◆ **Texte étudié**
▬▬▬
S’il devait y avoir une révolution, et il devait y en avoir portant, le moment idéal aurait été ce moment où l’incarnation du système dominant arrêta l’éminent historien Tène Youssouf Guèye et ses camarades dont le seul tort était d’avoir crié qu’ils sont différent et qu’ils s’érigeaient contre l’ostracisme. Et tout le monde semblaient ravis de leur sort puis de leurs morts !

S’il devait y avoir une révolution, et il devait vraiment en avoir, c’était ce jour-là où nous foulâmes au grand regret le ramadan, un des cinq principaux piliers de l’Islam sous nos pieds et nous égorgeâmes, nous violâmes, nous déportâmes, nous usurpâmes… Et que sais-je encore ! Tout cela au nom du racisme et la barbarie. Peut-on aujourd’hui le nier ?
▬▬▬
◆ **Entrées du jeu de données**

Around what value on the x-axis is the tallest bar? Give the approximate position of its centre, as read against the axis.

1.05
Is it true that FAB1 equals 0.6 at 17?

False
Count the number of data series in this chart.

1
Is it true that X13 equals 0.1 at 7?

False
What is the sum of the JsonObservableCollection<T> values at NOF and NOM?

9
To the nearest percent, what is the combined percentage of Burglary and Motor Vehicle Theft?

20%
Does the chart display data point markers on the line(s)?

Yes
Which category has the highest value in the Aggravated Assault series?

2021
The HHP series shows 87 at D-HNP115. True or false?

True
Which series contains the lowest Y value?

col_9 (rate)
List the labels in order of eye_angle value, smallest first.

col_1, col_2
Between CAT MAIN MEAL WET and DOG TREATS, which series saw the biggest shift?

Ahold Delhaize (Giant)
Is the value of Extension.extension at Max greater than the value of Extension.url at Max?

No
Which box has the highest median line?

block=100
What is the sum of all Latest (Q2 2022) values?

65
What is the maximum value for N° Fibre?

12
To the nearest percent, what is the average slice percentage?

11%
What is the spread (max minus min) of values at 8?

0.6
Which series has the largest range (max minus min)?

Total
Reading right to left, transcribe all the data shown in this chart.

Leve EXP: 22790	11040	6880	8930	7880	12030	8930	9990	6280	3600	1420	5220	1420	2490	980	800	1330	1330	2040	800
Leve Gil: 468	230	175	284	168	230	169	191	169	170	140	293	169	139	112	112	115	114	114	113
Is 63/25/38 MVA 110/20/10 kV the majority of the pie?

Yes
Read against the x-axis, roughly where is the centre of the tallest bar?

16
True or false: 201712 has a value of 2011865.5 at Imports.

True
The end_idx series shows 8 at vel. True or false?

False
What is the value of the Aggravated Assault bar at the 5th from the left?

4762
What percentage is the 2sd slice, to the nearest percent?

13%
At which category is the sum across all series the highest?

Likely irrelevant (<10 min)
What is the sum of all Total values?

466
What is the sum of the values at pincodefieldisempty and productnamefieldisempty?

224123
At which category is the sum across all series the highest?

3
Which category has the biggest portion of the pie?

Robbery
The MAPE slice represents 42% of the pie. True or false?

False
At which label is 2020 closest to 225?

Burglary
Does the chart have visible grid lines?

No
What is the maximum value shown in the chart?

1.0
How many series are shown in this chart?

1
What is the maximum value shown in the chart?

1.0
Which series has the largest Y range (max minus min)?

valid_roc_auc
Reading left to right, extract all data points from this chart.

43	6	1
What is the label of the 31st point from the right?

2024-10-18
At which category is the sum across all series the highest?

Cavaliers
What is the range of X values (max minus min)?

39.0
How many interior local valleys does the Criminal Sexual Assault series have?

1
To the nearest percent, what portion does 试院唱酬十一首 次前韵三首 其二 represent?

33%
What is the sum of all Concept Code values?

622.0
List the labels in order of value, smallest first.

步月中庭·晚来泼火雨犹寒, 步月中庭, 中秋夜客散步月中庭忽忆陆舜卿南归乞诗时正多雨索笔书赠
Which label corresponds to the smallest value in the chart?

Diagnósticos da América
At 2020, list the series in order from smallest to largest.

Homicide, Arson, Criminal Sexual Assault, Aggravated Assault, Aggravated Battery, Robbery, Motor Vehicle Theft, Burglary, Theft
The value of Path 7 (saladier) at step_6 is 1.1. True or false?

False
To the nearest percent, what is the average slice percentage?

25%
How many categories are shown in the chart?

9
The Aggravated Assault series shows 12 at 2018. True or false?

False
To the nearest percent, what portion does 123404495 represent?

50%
▬▬▬
◆ **Exercices**
1. Extrayez des enregistrements chaque ligne où figure la chaîne « labels ».
2. Prolongez le texte sur la révolution qui aurait dû avoir lieu, à partir de sa dernière phrase.

◆ **Réponses aux exercices**
1.
List the labels in order of eye_angle value, smallest first.
List the labels in order of value, smallest first.

2.
S’il devait y avoir une révolution, et il devait y en avoir justement, ce devait être pendant ces années de braise où des fosses communes s’ouvrirent grandement comme les gueules hideuses de Satan et avalèrent les charniers, étouffèrent l’odeur putride des corps ; ces années où des mauritaniens de souches écartelèrent, déchiquetèrent, criblèrent de balles des mauritaniens de souche, leurs frères de sang et d’armes, comme des ennemis exterminés sur le champ de guerre. Le motif, ce n’est ni plus ni moins qu’ils sont nés nègres et don différents…

S’il devait y avoir une révolution, et il devait en avoir, pourquoi pas à la suite de l’élection de 1992 quand on tira à bout portant sur les militants entourant Boubacar Ould Messaoud et ses amis devant le siège de l’UFD, à Nouadhibou tuant quatre négro-africain. C’est l’élection au cours de laquelle disparut le wali de Nouadhibou. Jamais on ne reparla des opposants massacrés, ni du wali éploré. 15 jours après ce drame, on libéra Boubacar tandis qu’Ould Taya recevait Oulde Babah à la présidence de la République comme si rien n’était.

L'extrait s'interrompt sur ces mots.